The odd thing at my work is that you’re not meant to let customers ever sight a pack of cigarettes. And they’re unbranded. Even while you’re filling the cigarette cabinet, which means you’re constantly flapping it open and closed between customers. On Monday, you’re doing this so often it looks like you’re just standing there trying to generate a breeze. And sure, it kinda makes sense when there are kids around, but when you’re hiding the goods from someone that looks like they sprinkle tobacco on their Weetbix, it all becomes a bit ridiculous.

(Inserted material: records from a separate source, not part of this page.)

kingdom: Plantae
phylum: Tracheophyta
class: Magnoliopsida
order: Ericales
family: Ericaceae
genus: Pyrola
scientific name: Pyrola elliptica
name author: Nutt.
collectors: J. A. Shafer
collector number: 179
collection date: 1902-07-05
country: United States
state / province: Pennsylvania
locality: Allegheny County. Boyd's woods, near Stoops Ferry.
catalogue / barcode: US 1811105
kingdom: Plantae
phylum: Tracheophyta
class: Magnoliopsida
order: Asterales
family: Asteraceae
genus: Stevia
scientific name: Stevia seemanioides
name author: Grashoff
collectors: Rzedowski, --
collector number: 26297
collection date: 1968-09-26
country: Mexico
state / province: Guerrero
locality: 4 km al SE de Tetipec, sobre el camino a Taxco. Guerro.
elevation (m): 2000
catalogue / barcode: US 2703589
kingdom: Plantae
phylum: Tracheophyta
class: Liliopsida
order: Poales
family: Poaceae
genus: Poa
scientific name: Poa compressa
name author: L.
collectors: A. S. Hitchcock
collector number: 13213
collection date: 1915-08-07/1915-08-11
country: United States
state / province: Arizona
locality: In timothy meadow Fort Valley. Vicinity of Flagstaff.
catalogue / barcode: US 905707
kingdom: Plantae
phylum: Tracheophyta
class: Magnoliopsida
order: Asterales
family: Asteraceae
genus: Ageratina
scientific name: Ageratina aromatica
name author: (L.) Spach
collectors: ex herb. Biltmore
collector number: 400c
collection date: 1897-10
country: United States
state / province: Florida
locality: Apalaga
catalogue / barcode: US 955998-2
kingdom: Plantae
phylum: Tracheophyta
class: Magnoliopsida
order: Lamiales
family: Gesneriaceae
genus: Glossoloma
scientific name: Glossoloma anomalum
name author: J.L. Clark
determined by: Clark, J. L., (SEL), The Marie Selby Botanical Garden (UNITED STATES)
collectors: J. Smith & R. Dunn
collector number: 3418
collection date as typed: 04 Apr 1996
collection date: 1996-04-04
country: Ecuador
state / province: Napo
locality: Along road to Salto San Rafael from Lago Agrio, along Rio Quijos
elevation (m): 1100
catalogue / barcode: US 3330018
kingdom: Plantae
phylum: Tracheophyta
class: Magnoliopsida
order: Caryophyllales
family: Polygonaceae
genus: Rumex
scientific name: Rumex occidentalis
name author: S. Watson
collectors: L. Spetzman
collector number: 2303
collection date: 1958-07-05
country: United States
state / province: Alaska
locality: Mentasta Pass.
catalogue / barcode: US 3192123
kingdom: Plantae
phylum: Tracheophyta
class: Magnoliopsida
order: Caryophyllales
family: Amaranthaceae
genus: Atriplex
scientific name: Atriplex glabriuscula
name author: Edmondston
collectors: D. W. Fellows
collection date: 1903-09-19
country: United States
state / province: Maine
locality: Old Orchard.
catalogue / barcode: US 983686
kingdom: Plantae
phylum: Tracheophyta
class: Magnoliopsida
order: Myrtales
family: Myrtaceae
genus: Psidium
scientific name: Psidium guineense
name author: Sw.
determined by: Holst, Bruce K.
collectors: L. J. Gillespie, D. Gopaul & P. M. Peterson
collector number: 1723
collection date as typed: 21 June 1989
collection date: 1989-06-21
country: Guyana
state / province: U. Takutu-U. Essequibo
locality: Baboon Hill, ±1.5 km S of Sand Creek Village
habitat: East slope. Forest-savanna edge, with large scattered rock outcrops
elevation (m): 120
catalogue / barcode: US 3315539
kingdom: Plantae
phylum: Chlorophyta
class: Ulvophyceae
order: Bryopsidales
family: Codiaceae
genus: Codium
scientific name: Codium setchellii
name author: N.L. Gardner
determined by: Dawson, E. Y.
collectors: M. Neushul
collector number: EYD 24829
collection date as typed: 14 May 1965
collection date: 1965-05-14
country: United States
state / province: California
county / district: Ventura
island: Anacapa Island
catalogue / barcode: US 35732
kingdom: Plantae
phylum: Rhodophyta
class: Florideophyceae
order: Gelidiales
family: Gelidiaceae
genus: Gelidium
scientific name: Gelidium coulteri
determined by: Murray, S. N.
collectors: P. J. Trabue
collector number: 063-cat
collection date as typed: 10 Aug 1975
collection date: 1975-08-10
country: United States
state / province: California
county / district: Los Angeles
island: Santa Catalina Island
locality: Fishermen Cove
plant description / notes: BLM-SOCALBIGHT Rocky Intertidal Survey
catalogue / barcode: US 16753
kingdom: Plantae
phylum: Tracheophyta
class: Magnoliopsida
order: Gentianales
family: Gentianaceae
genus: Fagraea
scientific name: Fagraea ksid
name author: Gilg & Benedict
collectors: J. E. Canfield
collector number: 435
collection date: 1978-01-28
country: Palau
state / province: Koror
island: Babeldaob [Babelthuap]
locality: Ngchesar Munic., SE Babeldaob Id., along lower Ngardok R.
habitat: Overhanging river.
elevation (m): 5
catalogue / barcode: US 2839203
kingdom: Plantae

Smokers are the real pariahs now, relegated to the outskirts of university campuses and forced to put out their cigarettes whenever they pass a playground. In Europe none of this ostracism exists, and a weird part of me finds it refreshing. Look at them, I think, sticking it to the man with what little time they have left. In Australia, they would’ve been hidden under a blanket somewhere, 10 kms away from the restaurant they were eating at. None of me misses the idea of people smoking on a plane. That was messed up.
Occasionally, when I sell a pack of ciggies, I’ll ask the smoker whether they want Bryan Died Aged 34 or the one that gives you funny-looking feet. It’s a joke that never fails to please. Often, they’ll tell me I can give them one of my own choosing. I go with something as gnarly as possible and then add that they should ring their mother and tell her they love her before it’s too late.
They laugh, because that’s what smokers do, even in the face of impending death. Not today Satan, they say, as they hand over the down-payment on a small apartment. I’ll give ’em this, those smokers can take it just as hard as they give it (to every cell of their body).